_Given information_.

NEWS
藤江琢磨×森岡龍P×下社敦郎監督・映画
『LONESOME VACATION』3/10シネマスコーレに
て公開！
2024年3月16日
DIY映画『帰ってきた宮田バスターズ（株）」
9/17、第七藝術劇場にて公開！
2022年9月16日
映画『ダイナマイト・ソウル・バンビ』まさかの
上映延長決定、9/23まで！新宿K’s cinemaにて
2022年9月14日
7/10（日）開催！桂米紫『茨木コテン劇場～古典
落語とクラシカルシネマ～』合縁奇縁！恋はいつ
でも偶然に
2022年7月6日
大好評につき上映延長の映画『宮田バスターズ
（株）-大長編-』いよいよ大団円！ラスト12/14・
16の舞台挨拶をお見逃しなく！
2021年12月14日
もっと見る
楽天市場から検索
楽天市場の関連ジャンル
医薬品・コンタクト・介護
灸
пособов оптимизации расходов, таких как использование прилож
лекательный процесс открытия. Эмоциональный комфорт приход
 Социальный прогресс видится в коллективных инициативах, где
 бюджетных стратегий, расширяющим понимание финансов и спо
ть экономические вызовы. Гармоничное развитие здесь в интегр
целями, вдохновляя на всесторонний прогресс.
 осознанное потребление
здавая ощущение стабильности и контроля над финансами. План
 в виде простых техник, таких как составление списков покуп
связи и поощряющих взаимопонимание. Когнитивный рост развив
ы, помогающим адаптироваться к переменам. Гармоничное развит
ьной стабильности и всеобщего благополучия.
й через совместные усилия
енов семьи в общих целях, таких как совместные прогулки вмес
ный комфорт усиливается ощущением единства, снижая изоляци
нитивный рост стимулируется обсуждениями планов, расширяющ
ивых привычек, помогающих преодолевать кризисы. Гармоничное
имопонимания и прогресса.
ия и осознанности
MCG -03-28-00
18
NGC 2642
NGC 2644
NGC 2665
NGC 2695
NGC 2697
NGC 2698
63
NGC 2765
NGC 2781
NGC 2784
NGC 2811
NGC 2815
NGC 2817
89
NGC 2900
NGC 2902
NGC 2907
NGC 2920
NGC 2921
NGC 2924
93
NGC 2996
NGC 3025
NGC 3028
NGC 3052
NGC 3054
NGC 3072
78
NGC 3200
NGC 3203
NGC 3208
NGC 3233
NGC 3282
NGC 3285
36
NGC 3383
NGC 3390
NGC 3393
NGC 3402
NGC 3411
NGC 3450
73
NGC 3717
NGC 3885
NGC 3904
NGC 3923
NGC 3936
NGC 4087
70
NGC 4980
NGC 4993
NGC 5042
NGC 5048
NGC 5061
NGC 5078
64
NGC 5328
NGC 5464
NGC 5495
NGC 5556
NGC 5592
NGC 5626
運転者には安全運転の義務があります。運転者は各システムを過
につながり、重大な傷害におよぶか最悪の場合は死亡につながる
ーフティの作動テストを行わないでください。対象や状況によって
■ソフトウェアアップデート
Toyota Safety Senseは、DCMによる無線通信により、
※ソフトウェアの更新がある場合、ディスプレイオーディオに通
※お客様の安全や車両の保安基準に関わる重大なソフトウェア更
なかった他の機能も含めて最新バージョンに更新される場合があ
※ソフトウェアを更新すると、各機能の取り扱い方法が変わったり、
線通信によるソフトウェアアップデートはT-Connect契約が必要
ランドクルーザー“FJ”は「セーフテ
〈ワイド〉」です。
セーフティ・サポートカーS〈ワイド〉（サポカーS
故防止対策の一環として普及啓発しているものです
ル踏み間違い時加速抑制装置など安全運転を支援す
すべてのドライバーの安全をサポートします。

_Activity_.
Gather up the lines containing the word "Гармоничное" from these records and copy them.

_Written answer_.
ть экономические вызовы. Гармоничное развитие здесь в интегр
ы, помогающим адаптироваться к переменам. Гармоничное развит
ивых привычек, помогающих преодолевать кризисы. Гармоничное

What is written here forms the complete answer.